## ABOUT THIS EXERCISE
Output an exact reproduction of the data.

═══ DATA RECORDS ═══

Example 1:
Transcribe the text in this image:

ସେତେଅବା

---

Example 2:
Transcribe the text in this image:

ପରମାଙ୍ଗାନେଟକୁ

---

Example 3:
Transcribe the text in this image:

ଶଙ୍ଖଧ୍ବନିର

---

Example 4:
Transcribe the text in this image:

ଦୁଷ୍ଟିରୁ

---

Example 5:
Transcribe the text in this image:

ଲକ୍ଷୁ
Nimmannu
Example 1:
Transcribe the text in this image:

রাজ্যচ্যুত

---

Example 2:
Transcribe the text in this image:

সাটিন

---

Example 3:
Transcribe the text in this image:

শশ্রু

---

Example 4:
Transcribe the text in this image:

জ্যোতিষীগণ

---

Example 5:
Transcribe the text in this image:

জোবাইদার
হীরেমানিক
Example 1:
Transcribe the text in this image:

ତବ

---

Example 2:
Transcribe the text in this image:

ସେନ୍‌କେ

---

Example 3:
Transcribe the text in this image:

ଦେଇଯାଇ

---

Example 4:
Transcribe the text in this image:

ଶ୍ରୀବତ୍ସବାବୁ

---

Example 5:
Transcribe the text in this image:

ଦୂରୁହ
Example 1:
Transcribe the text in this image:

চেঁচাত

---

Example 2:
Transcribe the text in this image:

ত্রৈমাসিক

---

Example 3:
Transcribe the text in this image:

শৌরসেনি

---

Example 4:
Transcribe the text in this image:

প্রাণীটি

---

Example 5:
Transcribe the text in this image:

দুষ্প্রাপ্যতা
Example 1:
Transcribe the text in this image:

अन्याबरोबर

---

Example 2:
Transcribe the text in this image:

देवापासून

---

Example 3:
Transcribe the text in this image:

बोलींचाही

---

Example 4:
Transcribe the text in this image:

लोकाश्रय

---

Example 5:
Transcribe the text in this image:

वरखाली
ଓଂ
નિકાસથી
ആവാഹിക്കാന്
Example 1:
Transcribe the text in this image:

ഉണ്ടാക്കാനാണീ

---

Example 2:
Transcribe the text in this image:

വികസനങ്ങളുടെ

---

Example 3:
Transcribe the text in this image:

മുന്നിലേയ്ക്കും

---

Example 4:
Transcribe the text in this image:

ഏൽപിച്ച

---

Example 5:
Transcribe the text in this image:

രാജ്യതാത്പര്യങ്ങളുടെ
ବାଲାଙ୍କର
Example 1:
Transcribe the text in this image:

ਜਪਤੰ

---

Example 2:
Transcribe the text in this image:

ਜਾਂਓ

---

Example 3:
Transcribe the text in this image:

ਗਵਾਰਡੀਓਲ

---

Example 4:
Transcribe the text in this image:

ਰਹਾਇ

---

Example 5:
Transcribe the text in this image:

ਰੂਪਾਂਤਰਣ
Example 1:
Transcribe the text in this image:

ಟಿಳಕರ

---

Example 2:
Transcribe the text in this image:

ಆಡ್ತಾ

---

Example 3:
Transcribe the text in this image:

═══

## RESULT BELOW
Example 1:
Transcribe the text in this image:

ସେତେଅବା

---

Example 2:
Transcribe the text in this image:

ପରମାଙ୍ଗାନେଟକୁ

---

Example 3:
Transcribe the text in this image:

ଶଙ୍ଖଧ୍ବନିର

---

Example 4:
Transcribe the text in this image:

ଦୁଷ୍ଟିରୁ

---

Example 5:
Transcribe the text in this image:

ଲକ୍ଷୁ
Nimmannu
Example 1:
Transcribe the text in this image:

রাজ্যচ্যুত

---

Example 2:
Transcribe the text in this image:

সাটিন

---

Example 3:
Transcribe the text in this image:

শশ্রু

---

Example 4:
Transcribe the text in this image:

জ্যোতিষীগণ

---

Example 5:
Transcribe the text in this image:

জোবাইদার
হীরেমানিক
Example 1:
Transcribe the text in this image:

ତବ

---

Example 2:
Transcribe the text in this image:

ସେନ୍‌କେ

---

Example 3:
Transcribe the text in this image:

ଦେଇଯାଇ

---

Example 4:
Transcribe the text in this image:

ଶ୍ରୀବତ୍ସବାବୁ

---

Example 5:
Transcribe the text in this image:

ଦୂରୁହ
Example 1:
Transcribe the text in this image:

চেঁচাত

---

Example 2:
Transcribe the text in this image:

ত্রৈমাসিক

---

Example 3:
Transcribe the text in this image:

শৌরসেনি

---

Example 4:
Transcribe the text in this image:

প্রাণীটি

---

Example 5:
Transcribe the text in this image:

দুষ্প্রাপ্যতা
Example 1:
Transcribe the text in this image:

अन्याबरोबर

---

Example 2:
Transcribe the text in this image:

देवापासून

---

Example 3:
Transcribe the text in this image:

बोलींचाही

---

Example 4:
Transcribe the text in this image:

लोकाश्रय

---

Example 5:
Transcribe the text in this image:

वरखाली
ଓଂ
નિકાસથી
ആവാഹിക്കാന്
Example 1:
Transcribe the text in this image:

ഉണ്ടാക്കാനാണീ

---

Example 2:
Transcribe the text in this image:

വികസനങ്ങളുടെ

---

Example 3:
Transcribe the text in this image:

മുന്നിലേയ്ക്കും

---

Example 4:
Transcribe the text in this image:

ഏൽപിച്ച

---

Example 5:
Transcribe the text in this image:

രാജ്യതാത്പര്യങ്ങളുടെ
ବାଲାଙ୍କର
Example 1:
Transcribe the text in this image:

ਜਪਤੰ

---

Example 2:
Transcribe the text in this image:

ਜਾਂਓ

---

Example 3:
Transcribe the text in this image:

ਗਵਾਰਡੀਓਲ

---

Example 4:
Transcribe the text in this image:

ਰਹਾਇ

---

Example 5:
Transcribe the text in this image:

ਰੂਪਾਂਤਰਣ
Example 1:
Transcribe the text in this image:

ಟಿಳಕರ

---

Example 2:
Transcribe the text in this image:

ಆಡ್ತಾ

---

Example 3:
Transcribe the text in this image:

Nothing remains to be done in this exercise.